It’s a bad location, most people have to take a train/tram to the airport with little amenities, not pedestrian friendly and a long walk from the station.

By Anonymous

Another downer article from David Thame. Bad for Manchester and the North West? Office proposals in the city center are at record highs and look like they are also picking up in Liverpool, as pervious comments have suggested no one wants to be working in the middle of no where with bad transport links. None story.

By Bob

I would disagree with comments made about the accessibility of the site. It’s 10 mins from Piccadilly on the train, has really good road, bus and metro link services, bike and pedestrian access. It also has the benefit of being sat next to an international airport. It will also have a HS2 link to London if that gets off the ground.
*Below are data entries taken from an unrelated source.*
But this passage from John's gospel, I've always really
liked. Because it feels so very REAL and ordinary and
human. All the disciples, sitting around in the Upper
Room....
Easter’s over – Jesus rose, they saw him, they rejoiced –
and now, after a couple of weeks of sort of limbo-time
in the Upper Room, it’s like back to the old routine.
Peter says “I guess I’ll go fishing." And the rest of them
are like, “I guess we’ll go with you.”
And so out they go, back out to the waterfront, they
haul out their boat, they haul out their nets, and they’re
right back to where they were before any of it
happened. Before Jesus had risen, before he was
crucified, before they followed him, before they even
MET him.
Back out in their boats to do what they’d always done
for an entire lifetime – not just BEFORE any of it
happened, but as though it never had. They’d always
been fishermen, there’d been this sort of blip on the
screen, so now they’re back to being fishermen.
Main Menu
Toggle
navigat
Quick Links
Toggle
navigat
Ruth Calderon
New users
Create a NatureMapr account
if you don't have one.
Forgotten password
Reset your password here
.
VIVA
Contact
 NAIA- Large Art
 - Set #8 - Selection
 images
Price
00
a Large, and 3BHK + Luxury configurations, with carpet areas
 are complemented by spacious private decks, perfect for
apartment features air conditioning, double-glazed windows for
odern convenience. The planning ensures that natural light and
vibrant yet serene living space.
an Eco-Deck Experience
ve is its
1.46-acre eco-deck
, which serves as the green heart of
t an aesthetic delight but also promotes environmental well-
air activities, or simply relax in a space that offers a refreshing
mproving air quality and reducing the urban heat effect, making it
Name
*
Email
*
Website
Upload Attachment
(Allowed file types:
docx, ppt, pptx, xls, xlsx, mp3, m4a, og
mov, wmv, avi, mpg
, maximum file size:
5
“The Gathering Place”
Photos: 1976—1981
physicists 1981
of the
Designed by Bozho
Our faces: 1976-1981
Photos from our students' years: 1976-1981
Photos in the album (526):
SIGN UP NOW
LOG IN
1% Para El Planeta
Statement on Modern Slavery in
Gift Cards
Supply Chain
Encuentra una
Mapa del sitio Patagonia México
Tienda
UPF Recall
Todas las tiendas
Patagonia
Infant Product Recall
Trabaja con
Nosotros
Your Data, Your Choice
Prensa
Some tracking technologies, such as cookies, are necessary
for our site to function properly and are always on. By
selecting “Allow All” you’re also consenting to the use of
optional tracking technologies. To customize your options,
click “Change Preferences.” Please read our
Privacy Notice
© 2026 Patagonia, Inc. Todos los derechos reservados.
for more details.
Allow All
Working from home patterns are changing in the commercial office market but don’t forget the effect C-19 and the public travel restrictions had on sites like this since March 2020 and which only lifted at the beginning of 2022 and of course caused many problems for Manchester Airport. I think this site will have its day in the future. Younger people may not have cars nowadays but an Uber can get you anywhere you want quickly and efficiently . A car isn’t a prerequisite mode of transport to travel to and from a work location anymore and this site has an abundance of travel options.

By Jennifer

Until THG share price recovers, this is a non starter. Currently 90% below last year’s high, the company will be under significant shareholder pressure to reign back on Capex and deliver shareholder value in the shorter term.